The day I learned to burn poop, I was sipping a wine spritzer aboard Southern Lifestyles, the houseboat of a real estate developer.
The spritzer had reached my bladder, and I squirmed to nudge my husband. Our boat, docked several slips away by the small cruisers, didn’t offer a working toilet. I needed to find a spot to relieve myself in the water, and I didn’t want to explain my predicament to a houseboat-owning tycoon.
Relieving oneself at sea is rarely dignified. Even luxury cruisers offer heads — the nautical name for toilets — that regurgitate anything larger than Kleenex. Richard, the captain of Southern Lifestyles, was proud, however: he boasted plans to install an incinerating toilet.
He described incinerary flushing with the flair of a pastry chef lighting bananas foster.
“You go,” he explained, presumably referring to bodily functions, “and with the push of a button, it incinerates everything inside. Just turns it to ashes.” It would cost him a mere $800.
Since my bladder was nagging me, as was the fact that my husband had refused to replace our defunct toilet, the flaming toilet piqued my interest.
“So…” I chose my words carefully, more accustomed to talking about poop with other mothers of toddlers than with wealthy boat owners, ” How long does it take to fill up with…ashes? And how do you get the ashes out?”
“That’s the best part,” Richard answered, leaning forward and carefully balancing a cigar well above the upholstery. “You just toss it overboard. Marvelous, isn’t it?” Then he leaned back and flicked cigar ashes over the rail as if to demonstrate.
I stared at the cigar for an unblinking moment, trying to meld Richard-the-real-estate-tycoon with the man who looked forward to tossing his own poop overboard.
I made a mental note to avoid any wafting ashes if I relieved myself in the waters below Southern Lifestyles.
I felt a blooming kinship with Richard, though, like two parents who could, years later, sit back and laugh about the days their babies screamed with colic. Maybe my husband and I weren’t just too poor, or too cheap, to own a decent boat toilet. Maybe all boaters share the burden of an awkward poo.

DATASET EXTRACT:
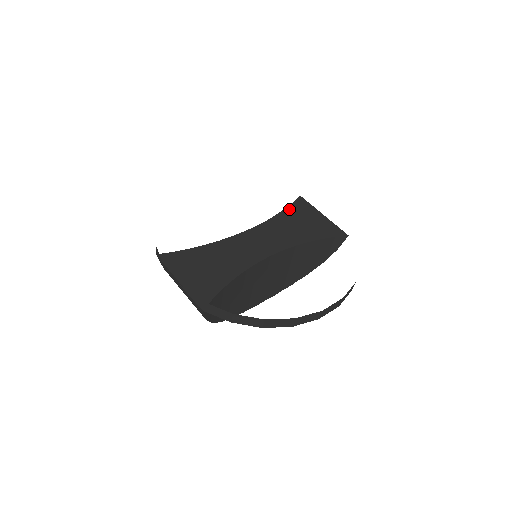
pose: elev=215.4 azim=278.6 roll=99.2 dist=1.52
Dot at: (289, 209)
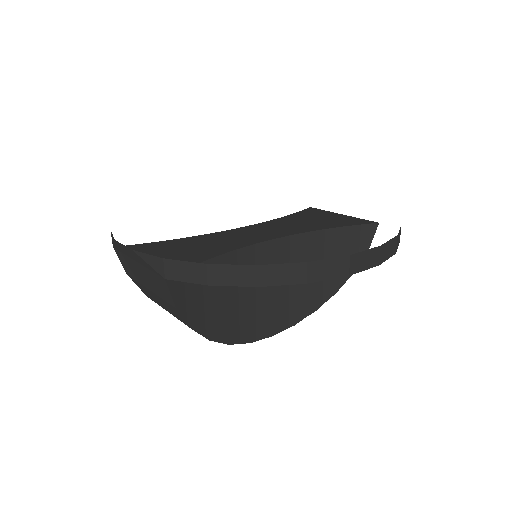
Dot at: (296, 214)
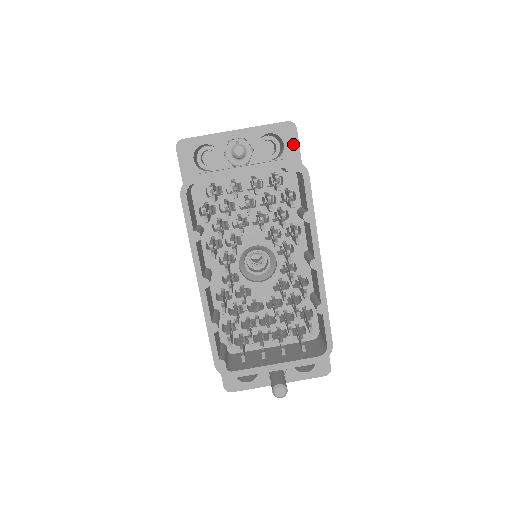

PROMPT:
Answer from the text about the incinerating toilet:
(a) What was the name of the developer's houseboat?
(b) What is the nautical name for toilets?
(c) How much would the incinerating toilet cost Richard?
The lines have nothing to do with the text.

REPLY:
(a) Southern Lifestyles
(b) Heads
(c) $800